That 99.9% is good enough for me - better to pretty much know a vast number of things with a reasonable degree of certainty - then to waste the rest of your life blowing hot air about justified true belief, internalism, externalism, Descartes demon etc for the lord knows how long!
We must confess that we do not fully and finally know anything at all, but practically and provisionally know more than we ever can imagine
the objective truth would be based on human minds…
so the 0.1% would cover that messy stuff…and if things are working ok who the hell cares about the 0.1%…
the objective truth would be based on human minds…
so the 0.1% would cover that messy stuff…and if things are working ok who the hell cares about the 0.1%…
Working? As in “clocks work”? The Roman Catholic church works too.
no no no----i am writing about objective truths about matter and energy and living organisms and spacetime.
and if the theories lead to things that work then ok…like our understanding of electricity…
whether the catholic church works is in the minds of those that believe that…it doesnt work for 99.9%.

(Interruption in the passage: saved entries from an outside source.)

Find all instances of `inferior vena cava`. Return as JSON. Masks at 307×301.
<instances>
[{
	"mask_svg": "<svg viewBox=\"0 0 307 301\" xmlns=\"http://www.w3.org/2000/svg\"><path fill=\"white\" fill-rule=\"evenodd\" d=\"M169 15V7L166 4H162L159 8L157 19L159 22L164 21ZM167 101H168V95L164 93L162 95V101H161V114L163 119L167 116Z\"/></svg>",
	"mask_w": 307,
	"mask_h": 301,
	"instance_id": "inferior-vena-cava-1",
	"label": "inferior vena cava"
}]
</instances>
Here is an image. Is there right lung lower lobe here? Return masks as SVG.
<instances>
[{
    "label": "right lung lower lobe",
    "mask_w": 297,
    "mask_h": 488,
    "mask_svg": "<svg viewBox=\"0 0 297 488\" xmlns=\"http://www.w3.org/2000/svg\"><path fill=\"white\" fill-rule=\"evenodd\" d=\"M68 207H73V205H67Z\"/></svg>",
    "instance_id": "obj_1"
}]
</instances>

I think the greater problem is that she also knows what “it works” means.
But substantiated theories formed of perception alone do not make facts.

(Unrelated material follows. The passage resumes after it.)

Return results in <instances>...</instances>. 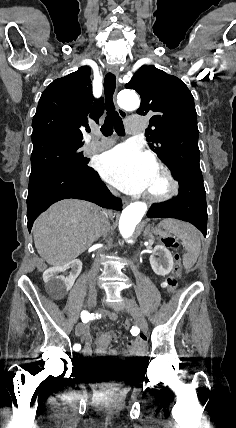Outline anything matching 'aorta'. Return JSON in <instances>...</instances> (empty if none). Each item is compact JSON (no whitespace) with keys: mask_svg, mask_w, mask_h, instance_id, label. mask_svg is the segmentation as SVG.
I'll list each match as a JSON object with an SVG mask.
<instances>
[{"mask_svg":"<svg viewBox=\"0 0 236 428\" xmlns=\"http://www.w3.org/2000/svg\"><path fill=\"white\" fill-rule=\"evenodd\" d=\"M118 104L127 111L135 110L140 105L138 95L133 90H122L118 94ZM147 205L143 202H134L128 205L121 213L119 219V231L128 243H134L131 239L136 226L147 211Z\"/></svg>","mask_w":236,"mask_h":428,"instance_id":"1","label":"aorta"}]
</instances>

They are the very make of illusion.
jesus christ where is this thread going…come on, you guys know what objective truth is…you can prove it and it works…
and you can have any kind of god you want… saint can be god…anon you can be god…and i can make objective truths god
How fussily are we allowed/supposed to look at your description?

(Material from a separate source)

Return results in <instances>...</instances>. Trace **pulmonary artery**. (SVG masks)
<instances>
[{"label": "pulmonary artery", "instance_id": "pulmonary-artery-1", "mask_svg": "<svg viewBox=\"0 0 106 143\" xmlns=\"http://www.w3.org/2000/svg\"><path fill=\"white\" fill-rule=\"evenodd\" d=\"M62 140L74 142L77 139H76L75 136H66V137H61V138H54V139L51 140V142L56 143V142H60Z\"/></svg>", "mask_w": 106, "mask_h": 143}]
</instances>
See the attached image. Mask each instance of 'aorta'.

For example, the verb ‘use’ could be challenged.
Especially since what is being used is part of the plant.
Do I use my mitochondria? or my ATP?
Also: how complete does an objective truth have to be?
Can one challenge a truth not for being false, per se, but for being misleading, in context, given what is missing?
If ‘working’ is the criterion of an objective truth, have we given up on some kind of correspondence theory of knowledge? What if something is working for someone but we cannot determine, via science say, that their belief corresponds to,…cough, cough [apologies in advance for the word use] reality?
my latter issue, the one about incomplete in context and misleading applies. I would not call it false, per se, but I would not call it true. I am sure it can lead to certain kinds of repeated experiences - iow is useful. The materialist outlook, however, inherent in the language - iow the ‘reality’ called up by the terms - I think is false. So no.